El drama del que somos testigos expresa las peores pulsiones de lo peor de la sociedad norteamericana encarnada en Trump. Su camarilla supo capitalizar la creciente desorientación cultural frente a ataques ideológicos estridentes y sistemáticos. Una píldora ideológica imposible de tragar para una clara mayoría de electores que creen encontrar en el fenómeno MAGA la única manera de evitarla, porque detrás de ello lo único que hay es la ilusión de creer que sus simplicidades podrán restablecer el sentido común de la sociedad. El fenómeno Trump es equivalente a lo que otrora fue el fascismo y el nazismo, ideologías tan disruptivas y estériles como las que decían combatir. La tragedia es que ahora fue la clase política propiamente liberal de Estados Unidos la que no supo deslindarse del fenómeno woke privándose a sí misma de toda credibilidad como factor estabilizador de sus sociedades. Olvidó que no es posible cambiar todas las coordenadas de la existencia social, económica y cultural sin darle tregua a su polis, a su ciudadanía.

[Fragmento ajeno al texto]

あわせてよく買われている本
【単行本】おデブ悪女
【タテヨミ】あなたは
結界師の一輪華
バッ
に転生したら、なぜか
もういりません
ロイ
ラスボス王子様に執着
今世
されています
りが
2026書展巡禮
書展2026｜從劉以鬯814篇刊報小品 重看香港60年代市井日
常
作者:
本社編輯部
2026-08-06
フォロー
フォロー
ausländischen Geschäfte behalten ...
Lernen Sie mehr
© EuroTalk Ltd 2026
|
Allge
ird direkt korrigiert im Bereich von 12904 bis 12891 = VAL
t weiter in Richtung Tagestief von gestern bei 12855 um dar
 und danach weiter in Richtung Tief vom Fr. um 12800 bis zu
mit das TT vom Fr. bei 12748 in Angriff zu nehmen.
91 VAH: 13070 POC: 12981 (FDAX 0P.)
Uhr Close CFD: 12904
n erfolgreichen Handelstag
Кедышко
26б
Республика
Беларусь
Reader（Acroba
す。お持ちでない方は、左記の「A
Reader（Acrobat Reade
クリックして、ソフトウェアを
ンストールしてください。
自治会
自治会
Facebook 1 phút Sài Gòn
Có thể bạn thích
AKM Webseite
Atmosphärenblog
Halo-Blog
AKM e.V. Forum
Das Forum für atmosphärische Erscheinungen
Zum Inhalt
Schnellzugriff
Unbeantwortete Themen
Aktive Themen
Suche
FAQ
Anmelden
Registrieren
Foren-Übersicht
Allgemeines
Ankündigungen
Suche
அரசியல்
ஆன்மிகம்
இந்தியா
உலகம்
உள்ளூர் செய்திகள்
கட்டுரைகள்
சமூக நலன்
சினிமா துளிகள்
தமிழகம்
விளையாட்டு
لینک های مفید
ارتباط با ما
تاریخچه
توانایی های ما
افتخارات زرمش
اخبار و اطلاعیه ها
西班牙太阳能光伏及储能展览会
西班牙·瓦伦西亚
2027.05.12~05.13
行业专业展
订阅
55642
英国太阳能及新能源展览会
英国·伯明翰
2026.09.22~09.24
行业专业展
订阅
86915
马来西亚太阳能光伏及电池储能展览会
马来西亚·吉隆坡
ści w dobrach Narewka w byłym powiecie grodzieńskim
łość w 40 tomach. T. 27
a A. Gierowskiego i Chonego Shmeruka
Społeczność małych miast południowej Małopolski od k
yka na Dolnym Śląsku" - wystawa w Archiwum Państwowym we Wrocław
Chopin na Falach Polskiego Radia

El liberalismo no entendió a tiempo que el vértigo de una revolución permanente en nombre del progreso o del progresismo enfrenta límites humanos psicosociales y antropológicos. Es necesario reaprender el lenguaje de cuidar, conservar y preservar no sólo la ecología natural, sino también el de las instituciones humanas para evitar que las peores expresiones políticas depreden las necesidades profundas de la psique, tanto individual como colectiva. Quizás el orden político cultural liberal, hoy herido de muerte, sea el punto más alto que le ha sido dado alcanzar a un orden social secular, un punto tan alto como el Renacimiento lo fue para el cristianismo y la Grecia clásica para el paganismo. Cada antropología cultural encuentra su límite y a nosotros nos ha tocado en suerte atestiguar por la que nos corresponde en la historia de Occidente.